One could not ignore the division of the river at West Point and go several miles up the Pamunkey River to an island and call that “where the river divides”. One would not call a river going around an island ”where the river divides”. In fact, the only thing that is shown the same on all three maps, Smith’s, Zuniga’s, and Tindall’s, is the division of the York River at West Point.

The York River is a very unusual river. At West Point, it divides into two separate new river of about equal size. They are not branches or creeks that flow into the York River, they are actually two separate rivers that join at West Point. They even have different names, Pamunkey and Mattaponi. At West Point they join and become a different river -–the York River. (
(Exhibit 2), (Exhibit 3A), (Exhibit 3B))

It is conceivable that this location, in the heart of Pamunkey territory, was what Smith was referring to in his reference on "where the river is divided.”

See the last reply.

Despite the overwhelming evidence for Werowocomoco being at Purtan Bay, one additional location needs review. William Stith in his 1747 History of Virginia suggests that Werowocomoco was in the Shelly-Timberneck area to the east of Purtan Bay based upon a misreading of Smith. This appears again in publications by Charles Campbell and Henry Howe dating to 1845 and 1846 which in turn was repeated by William Meade in 1857. As documented by Montague (1972), focus was placed on a ruined chimney that was named “Powhatan’s Chimney” and attributed to be what remained of a house the English were to build for Powhatan in 1609. Stith’s mistake was in taking a quote by Smith (see above) about Werowocomoco being 25 miles below Pamunkey territory

The Group now claims it as fact! Smith did not say “Pamunkey territory” he said, “where the river divides”. (
(Exhibit 1))

See quotations later from Campbell, Meade and Page on Powhatan’s Chimney.


and assuming that the measurement began at the confluence of the Pamunkey and Mattaponi rivers, which is modern-day West Point. Following this approach, others have assumed that the ruined chimney at Timberneck Creek marked the location of Werowocomoco. However, measuring 25 miles from West Point places one at modern-day Gloucester Point (but not at Timberneck Creek which is over three miles to the west),

Again, Smith said “about 25 miles” not “25 miles” He also describes it another time as 20 mile from West Point. Purtan Bay is only 11 or 12 miles from West Point, a big difference. (Smith's: Generall Historie of Virginia, New England and the Summer Isles, 1624) (
(Exhibit 1))

a location totally inconsistent with the early 17th-century maps noted above. Further, and critical here, is the remainder of Smith’s statement, which advocates of the Timberneck location ignore; Smith specifically notes that the village of Kiskiack is 10 to 12 miles below Werowocomoco.

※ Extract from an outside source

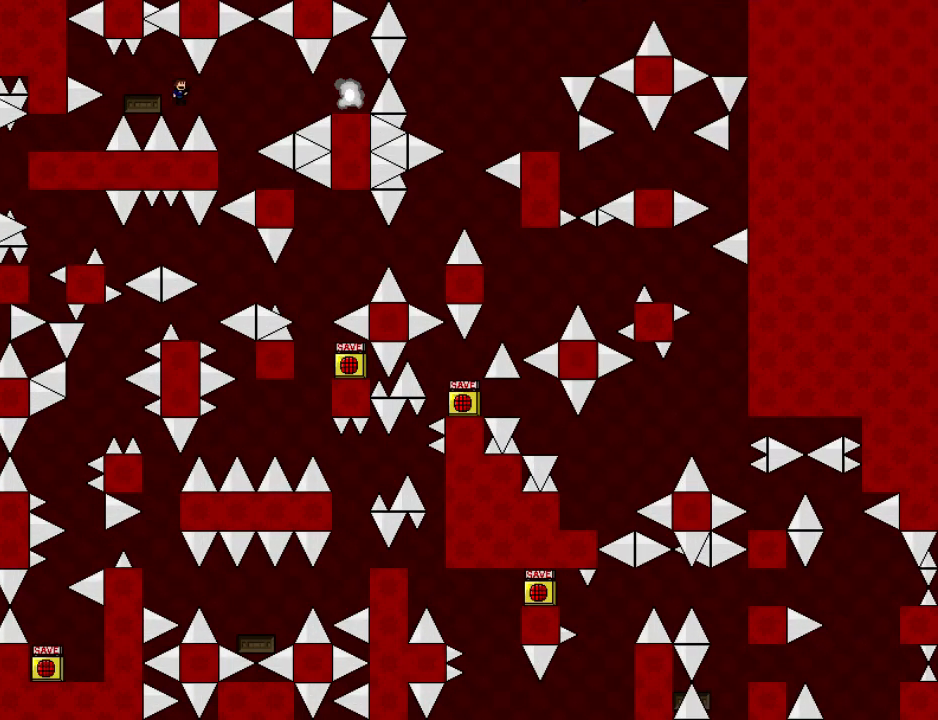
{"keys": ["left", "shift"], "events": [[320, "right", "up"], [340, "r", "down"], [400, "r", "up"], [440, "left", "down"], [440, "shift", "down"]]}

The Research Group say positively that Smith is wrong when he said the location of Werowocomoco was 25 miles from where the river divides, but he is right when he “specifically notes” that Kiskiach is 12 miles from Werowocomoco!

which if located at Timberneck Creek would place Kiskiack well past Gloucester Point, a position totally inconsistent with the Tindall, Zuniga, and Smith maps! In actuality, the village of Kiskiack has been recently identified as being at the U.S. Naval Weapons Station which as noted above, is 11 miles below Purtan Bay, a perfect fit with the Smith quote and consistent with the location provided on the above-noted maps (see Figures 1 and 2).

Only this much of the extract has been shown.